Programming is not language grammar; it is a series of shortcut statements. I learned programming in the late 70s and really miss basic. I really wish some modern version of it still was available.
In your example, the statement says, "there is a new count, and it is the existing count plus 1" In early computers economy of characters was critical. And the statement was easily understood.
A mathematical impossibility.
In a true or false question the answer would be false.
No.
As a well balanced adult, I don't succumb to trivial irritations.
I know what you are saying, but I was in a programming class and a guy was arguing with the instructor, “a can’t equal a + 1”. After a while he shut up then he dropped the class. Some people should not program.
LOL!
Agreed.
The real irritation is that many who shouldn't be programmers, never learn when to just shut up, but will hone a need to beat any dead horse at the slightest opportunity. Yes, even adults. Here in FR.
You have to understand that it is meant to be separate steps.
13 - 3 is 10, 10 -1 is 9.
I'll write in shorthand like this when solving problems.
Oh. I understood what was meant by it. But it is still wrong. Your shorthand version is more correct than the way it was presented.
I taught one of those new common core grouping lessons to a grade 4 class last year. You have more knowledge of how children learn math from your research than anyone involved in those lessons.

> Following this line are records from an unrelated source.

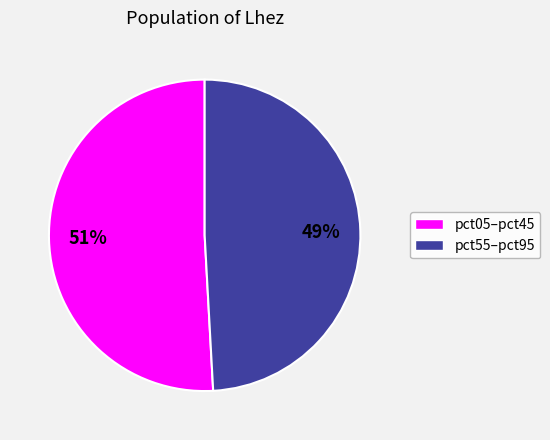

To the nearest percent, what is the difference between the largest and smallest slice percentages?

2%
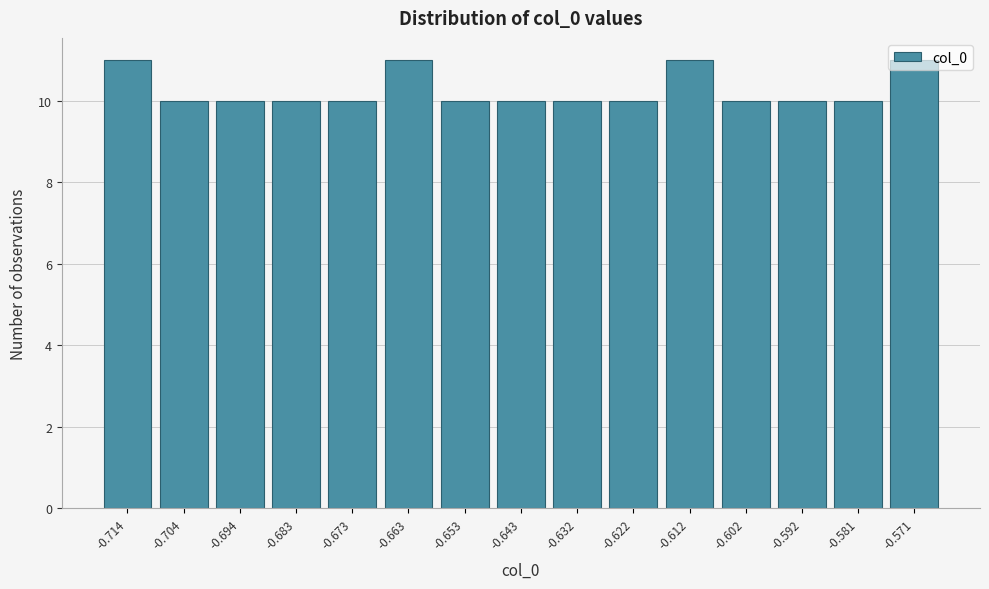

How tall is the bar that spans -0.720 to -0.708 on the x-axis? Neither the bar edges nor the heights are printed on the chart, so give them approximately, as read against the axes.

11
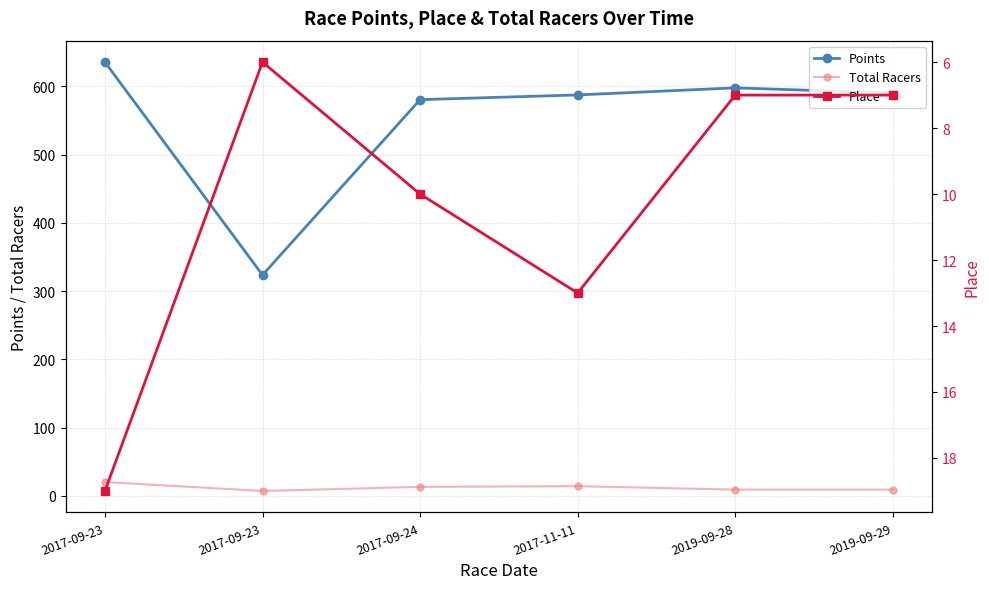

Does the chart display data point markers on the line(s)?

Yes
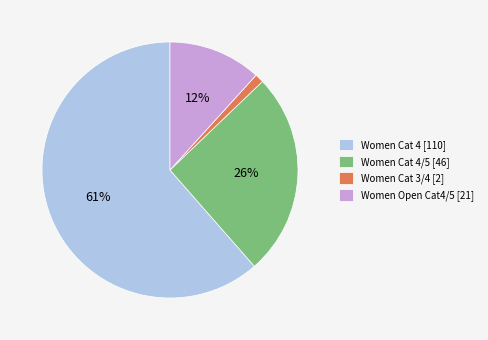

Which slice is the largest?

Women Cat 4 [110]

I've always used Piaget for common-sense information about how children learn math. That "grouping" lesson making a 4x4 grid (terrible on all levels, using the same number twice) confused them unbelievably. All the kids saw was one array. I partially saved it by "skip-counting" the grouping.
That is THE LAST time I used a common core lesson.
My daughter has a “special needs” situation where she cannot “memorize” large blocks of information. We found out when she was trying to memorize her times tables. I used to get mad at her when she would ask what day it was. Every day.
It is a “wiring” issue and no amount of work is going to correct it. So, rocket scientist was out of the question.
But, the teachers worked on concepts. They worked on the concept of subtraction, multiplication, and addition. And it worked. Generally, they figured she would have access to a calculator so if she understood the concepts...it would be OK.
We were lucky to live in a community where the teachers and the special ed folks had some brains.
When I read stories such as this Common Core stuff, I cringe at the thought of my daughter having to try to deal with this. She would have given up.
Instead, she is going to be a senior in college, on the deans lists and scholarships to the tune of no loans and a college tuition bill I can put on my low rate visa card...and pay it off in two months.